I hope you are well. I am building a mobile app that is using the GPT Assistants API to create the avatar that users will be chatting with.

I am trying to create a financial model and it is super difficult to get a price going on how much the Assistants will cost because obviously it depends on tokenisation etc.

How do you think I can go about a sophisticated method to get as accurate as I can to making the assumption for the cost of the OpenAI Assistants for the AI model.

@eddie4 Please let me know if you get an answer to this

@eddie4 @naypat were you guys able to figure it out please?

@DhruvAwasthi Yes I was.

Here’s an example break down that may help you.

For 1,000 users asking “What’s the annual leave policy?” (7 tokens) and getting back 100 tokens in response using GPT-4:

  • Input: 7 tokens x 1,000 users = 7,000 tokens. Cost = 7,000 tokens * $0.03/1,000 = $0.21.
  • Output: 100 tokens x 1,000 users = 100,000 tokens. Cost = 100,000 tokens * $0.06/1,000 = $6.

Total token cost = $0.21 + $6 = $6.21.

For retrieval, if you’re using 1GB of data, it’s $0.20/GB/day. So, if we add that, your total would be $6.21 for the tokens plus $0.20 for the retrieval, making it $6.41 in total. You can then change that based on how large the average file would be in your context.

Prices can change, so check OpenAI’s pricing page for the latest. Hope that helps clear things up! Let me know if you need more clarifications.

You can calculate the rough estimate based on system prompt length and length of conversations you are looking to store as context. Here is the pricing list for different models.
https://openai.com/api/pricing/

Are you sure it works this way?

From what I have been reading and exploring, it seems like the document tokens are also added in each user message which sometimes can be up to 16,000 tokens.

@_j Can you please commend on this scenario?

@DhruvAwasthi

Yes. You can set limits on the Assistants response, you can customise how many tokens it can respond with. And you of course give the assistant the message, so you decide the input tokens.
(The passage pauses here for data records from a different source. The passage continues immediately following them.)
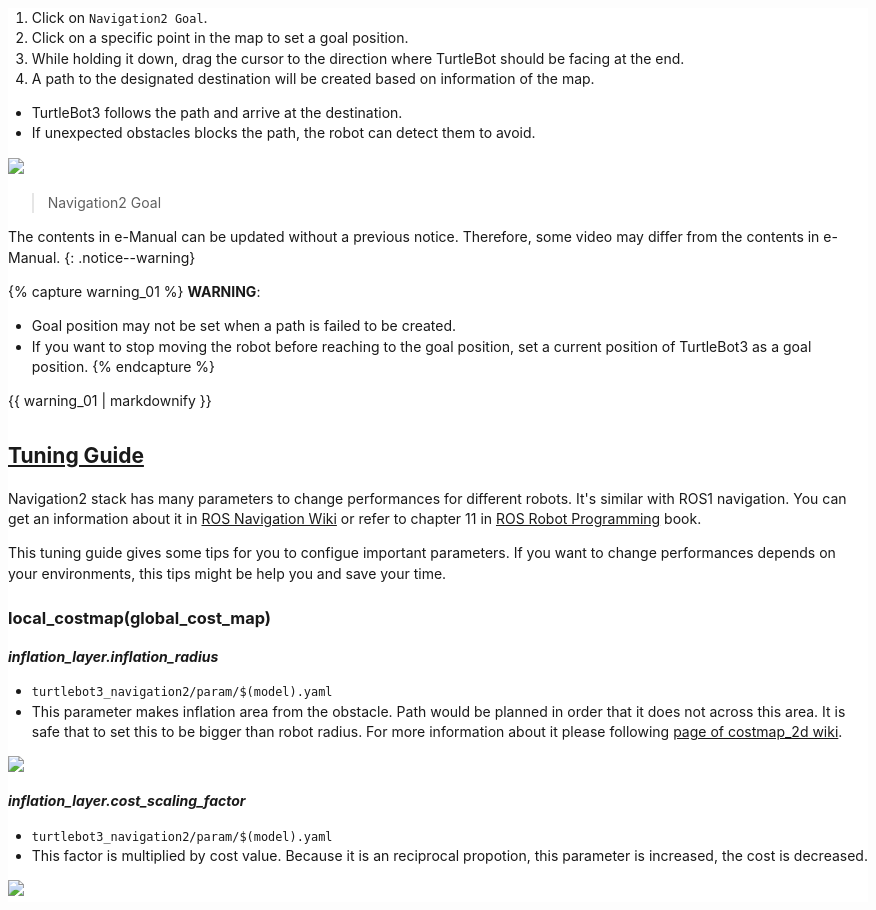 1. Click on `Navigation2 Goal`.
2. Click on a specific point in the map to set a goal position.
3. While holding it down, drag the cursor to the direction where TurtleBot should be facing at the end.
4. A path to the designated destination will be created based on information of the map. 
- TurtleBot3 follows the path and arrive at the destination.
- If unexpected obstacles blocks the path, the robot can detect them to avoid.  

![](/assets/images/platform/turtlebot3/ros2/tb3_navigation2_rviz_02.png)
> Navigation2 Goal
  
<iframe width="560" height="315" src="https://www.youtube.com/embed/VtyqUuuZAFA" frameborder="0" allow="accelerometer; autoplay; encrypted-media; gyroscope; picture-in-picture" allowfullscreen></iframe>

The contents in e-Manual can be updated without a previous notice. Therefore, some video may differ from the contents in e-Manual.
{: .notice--warning} 

{% capture warning_01 %}
**WARNING**:  
- Goal position may not be set when a path is failed to be created. 
- If you want to stop moving the robot before reaching to the goal position, set a current position of TurtleBot3 as a goal position.
{% endcapture %}
<div class="notice--warning">{{ warning_01 | markdownify }}</div>

## [Tuning Guide](#tuning-guide)

Navigation2 stack has many parameters to change performances for different robots. It's similar with ROS1 navigation. You can get an information about it in [ROS Navigation Wiki](http://wiki.ros.org/navigation) or refer to chapter 11 in [ROS Robot Programming](https://community.robotsource.org/t/download-the-ros-robot-programming-book-for-free/51) book.

This tuning guide gives some tips for you to configue important parameters. If you want to change performances depends on your environments, this tips might be help you and save your time.
  
### local_costmap(global_cost_map)  
  
_**inflation_layer.inflation_radius**_
- `turtlebot3_navigation2/param/$(model).yaml`
- This parameter makes inflation area from the obstacle. Path would be planned in order that it does not across this area. It is safe that to set this to be bigger than robot radius. For more information about it please following [page of costmap_2d wiki](http://wiki.ros.org/costmap_2d#Inflation). 

![](/assets/images/platform/turtlebot3/navigation/tuning_inflation_radius.png)

_**inflation_layer.cost_scaling_factor**_ 
- `turtlebot3_navigation2/param/$(model).yaml`
- This factor is multiplied by cost value. Because it is an reciprocal propotion, this parameter is increased, the cost is decreased. 

![](/assets/images/platform/turtlebot3/navigation/tuning_cost_scaling_factor.png)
All information is on the OpenAI pricing website, though not as easily understandable.

1 Like

Oh okay @naypat. Thanks for your help man!
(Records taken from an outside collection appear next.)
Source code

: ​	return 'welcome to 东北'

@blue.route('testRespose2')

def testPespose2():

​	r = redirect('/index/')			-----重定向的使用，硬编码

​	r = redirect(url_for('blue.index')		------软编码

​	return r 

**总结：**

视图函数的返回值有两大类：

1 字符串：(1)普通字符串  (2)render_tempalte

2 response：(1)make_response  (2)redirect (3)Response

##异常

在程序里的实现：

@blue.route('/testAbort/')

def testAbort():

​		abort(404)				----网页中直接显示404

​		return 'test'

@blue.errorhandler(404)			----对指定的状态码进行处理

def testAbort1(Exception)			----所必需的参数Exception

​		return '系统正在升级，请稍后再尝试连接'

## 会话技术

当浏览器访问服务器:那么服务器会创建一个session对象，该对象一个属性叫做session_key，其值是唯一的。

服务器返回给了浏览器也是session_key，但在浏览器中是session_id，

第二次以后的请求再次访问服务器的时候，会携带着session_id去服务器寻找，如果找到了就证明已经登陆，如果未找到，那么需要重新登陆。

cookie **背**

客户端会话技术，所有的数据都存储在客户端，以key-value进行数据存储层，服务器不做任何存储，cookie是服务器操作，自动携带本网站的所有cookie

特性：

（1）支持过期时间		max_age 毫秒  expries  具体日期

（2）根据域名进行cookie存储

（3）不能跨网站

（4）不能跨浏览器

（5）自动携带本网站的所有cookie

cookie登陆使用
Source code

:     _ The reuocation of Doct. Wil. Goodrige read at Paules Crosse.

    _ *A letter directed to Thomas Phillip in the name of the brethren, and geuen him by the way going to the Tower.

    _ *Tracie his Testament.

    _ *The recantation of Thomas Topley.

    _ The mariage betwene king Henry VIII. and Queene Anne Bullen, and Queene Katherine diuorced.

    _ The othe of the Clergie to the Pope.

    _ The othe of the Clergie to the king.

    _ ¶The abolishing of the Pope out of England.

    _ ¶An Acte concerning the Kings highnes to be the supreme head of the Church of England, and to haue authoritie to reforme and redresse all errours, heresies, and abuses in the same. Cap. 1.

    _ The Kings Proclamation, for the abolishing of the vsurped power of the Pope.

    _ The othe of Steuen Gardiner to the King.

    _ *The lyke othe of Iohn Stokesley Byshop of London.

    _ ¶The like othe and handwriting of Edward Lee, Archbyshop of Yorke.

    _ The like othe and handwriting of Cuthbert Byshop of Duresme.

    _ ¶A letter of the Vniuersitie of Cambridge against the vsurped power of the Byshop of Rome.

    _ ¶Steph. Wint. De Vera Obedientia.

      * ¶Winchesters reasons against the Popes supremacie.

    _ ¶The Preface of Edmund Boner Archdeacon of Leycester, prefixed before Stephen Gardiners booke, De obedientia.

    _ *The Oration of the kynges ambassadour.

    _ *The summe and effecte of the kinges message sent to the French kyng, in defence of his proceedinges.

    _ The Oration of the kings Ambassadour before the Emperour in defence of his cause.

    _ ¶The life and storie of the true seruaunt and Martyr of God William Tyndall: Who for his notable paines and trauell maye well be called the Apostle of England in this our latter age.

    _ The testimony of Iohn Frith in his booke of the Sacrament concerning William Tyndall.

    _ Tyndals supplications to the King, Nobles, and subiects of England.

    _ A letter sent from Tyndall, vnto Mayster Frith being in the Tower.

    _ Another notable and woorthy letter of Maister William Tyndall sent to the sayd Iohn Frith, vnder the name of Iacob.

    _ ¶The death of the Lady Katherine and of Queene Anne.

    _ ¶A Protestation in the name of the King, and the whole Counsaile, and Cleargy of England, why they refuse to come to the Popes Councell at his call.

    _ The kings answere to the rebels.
When the AI within Assistants emits a tool call and receives a language response, this is also stored as messages within a thread with their own roles, and are not presented to you as messages you can retrieve. The AI then can continue with successive calls to a tool, or finally output to a user.
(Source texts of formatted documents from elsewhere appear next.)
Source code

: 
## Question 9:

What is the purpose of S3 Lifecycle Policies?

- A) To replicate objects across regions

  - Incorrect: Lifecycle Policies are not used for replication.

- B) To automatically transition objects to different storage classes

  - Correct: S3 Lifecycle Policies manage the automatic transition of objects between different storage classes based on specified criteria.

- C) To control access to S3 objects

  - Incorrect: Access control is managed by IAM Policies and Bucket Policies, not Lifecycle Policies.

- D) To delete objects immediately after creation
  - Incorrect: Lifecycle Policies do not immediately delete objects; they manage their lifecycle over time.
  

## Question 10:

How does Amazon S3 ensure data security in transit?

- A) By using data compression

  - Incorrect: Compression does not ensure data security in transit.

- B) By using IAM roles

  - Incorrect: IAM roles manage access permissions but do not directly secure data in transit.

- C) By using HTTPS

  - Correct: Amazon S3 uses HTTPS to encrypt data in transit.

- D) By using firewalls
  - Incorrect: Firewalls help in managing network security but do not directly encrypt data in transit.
These tool responses will continue to be part of the thread, re-sent until they expire because of the limited model context length or because you use the truncation_strategy to limit the number of past turns.

The token figure for “document tokens” is from a private message that was solicited. The file search that can be done on uploaded documents is another type of tool the AI can internally use, with the results added to a thread as context. This token count is figured by the documents being chunked into 800 token pieces (with overlap also), and the search returning 20 chunks (with no relevancy cutoff employed), for 800x20 = 16000, with variation depending on how many partial chunks or chunks from small documents may be in results. (gpt-3.5 gets 5 chunks back)

There are new parameters where you can specify the number of returned chunks, along with the file chunking size when you create a vector store.

Assistants does not have a high quality limitation on its response, which must instead be done by guidance to the AI. The current parameters will only terminate output after still incurring cost, especially if setting unrealistically-low values that do not allow tools to operate.

1 Like

Sorry for the late reply.
Due to the limited flexibility, I moved to Langchain to build the RAG. Now all the things like retrieval, trimming the messages, etc. gives more flexibility to update them as we want. And this really seems to work.

Thank you for your detailed response!